> GIVEN INFORMATION
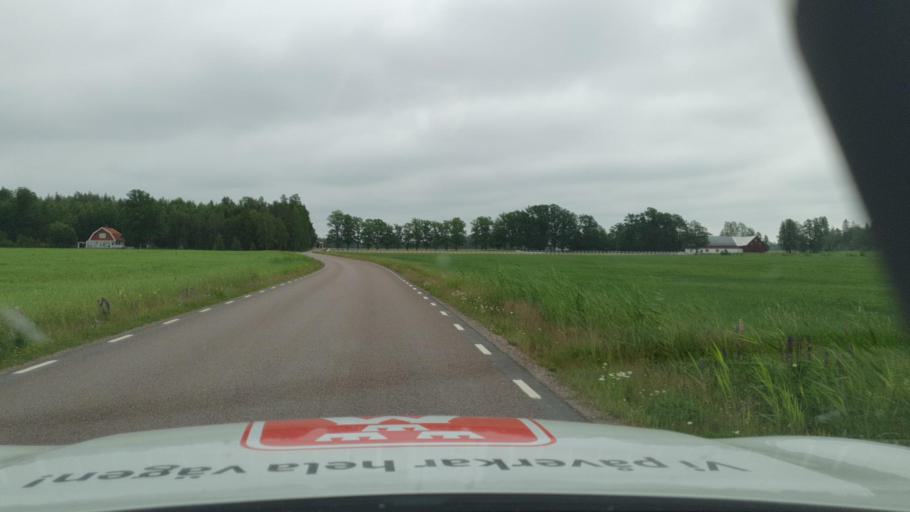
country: SE
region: Vaermland
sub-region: Kristinehamns Kommun
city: Kristinehamn
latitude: 59.4130
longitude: 13.8819
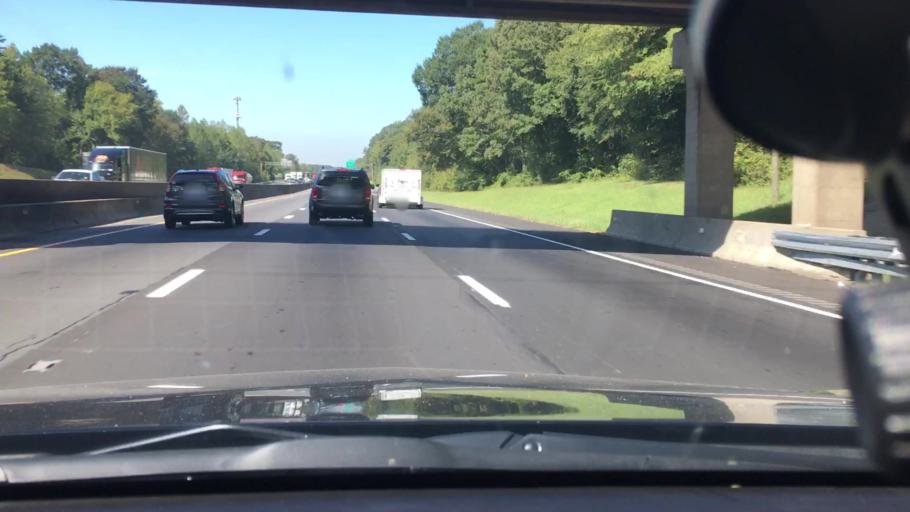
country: US
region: North Carolina
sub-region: Gaston County
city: Lowell
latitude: 35.2611
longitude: -81.1091
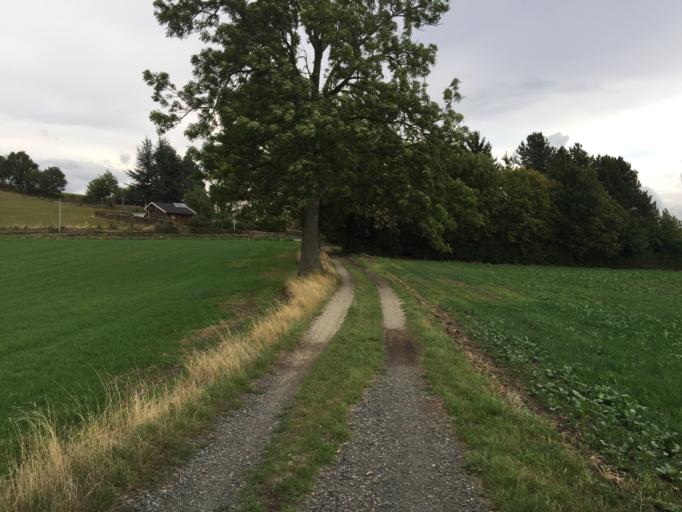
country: FR
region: Rhone-Alpes
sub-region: Departement de la Loire
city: Sorbiers
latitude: 45.4931
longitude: 4.4734
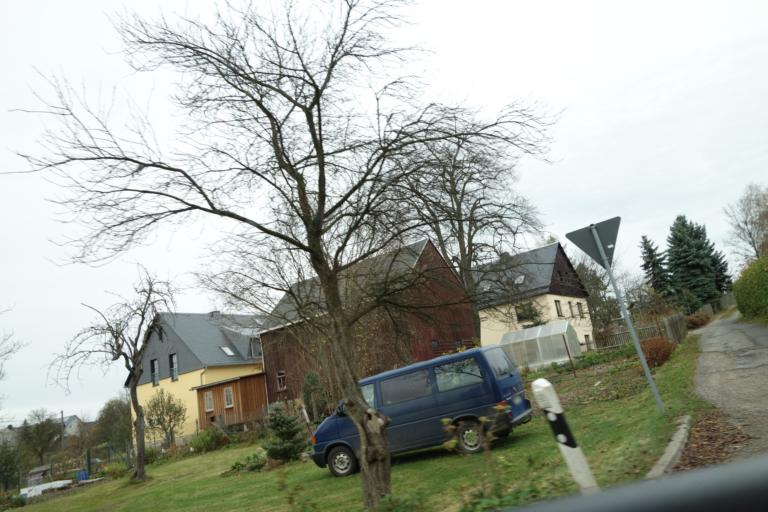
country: DE
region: Saxony
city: Leubsdorf
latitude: 50.7985
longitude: 13.1811
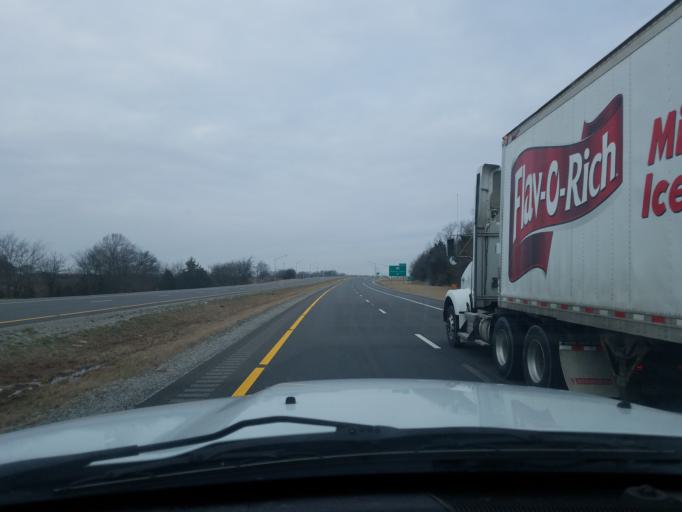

> EXERCISE REQUIREMENTS
Copy every line of the material above verbatim, leaving out the pictures.

> RESULT OF THIS EXERCISE
country: SE
region: Vaermland
sub-region: Kristinehamns Kommun
city: Kristinehamn
latitude: 59.4130
longitude: 13.8819
country: US
region: North Carolina
sub-region: Gaston County
city: Lowell
latitude: 35.2611
longitude: -81.1091
country: FR
region: Rhone-Alpes
sub-region: Departement de la Loire
city: Sorbiers
latitude: 45.4931
longitude: 4.4734
country: DE
region: Saxony
city: Leubsdorf
latitude: 50.7985
longitude: 13.1811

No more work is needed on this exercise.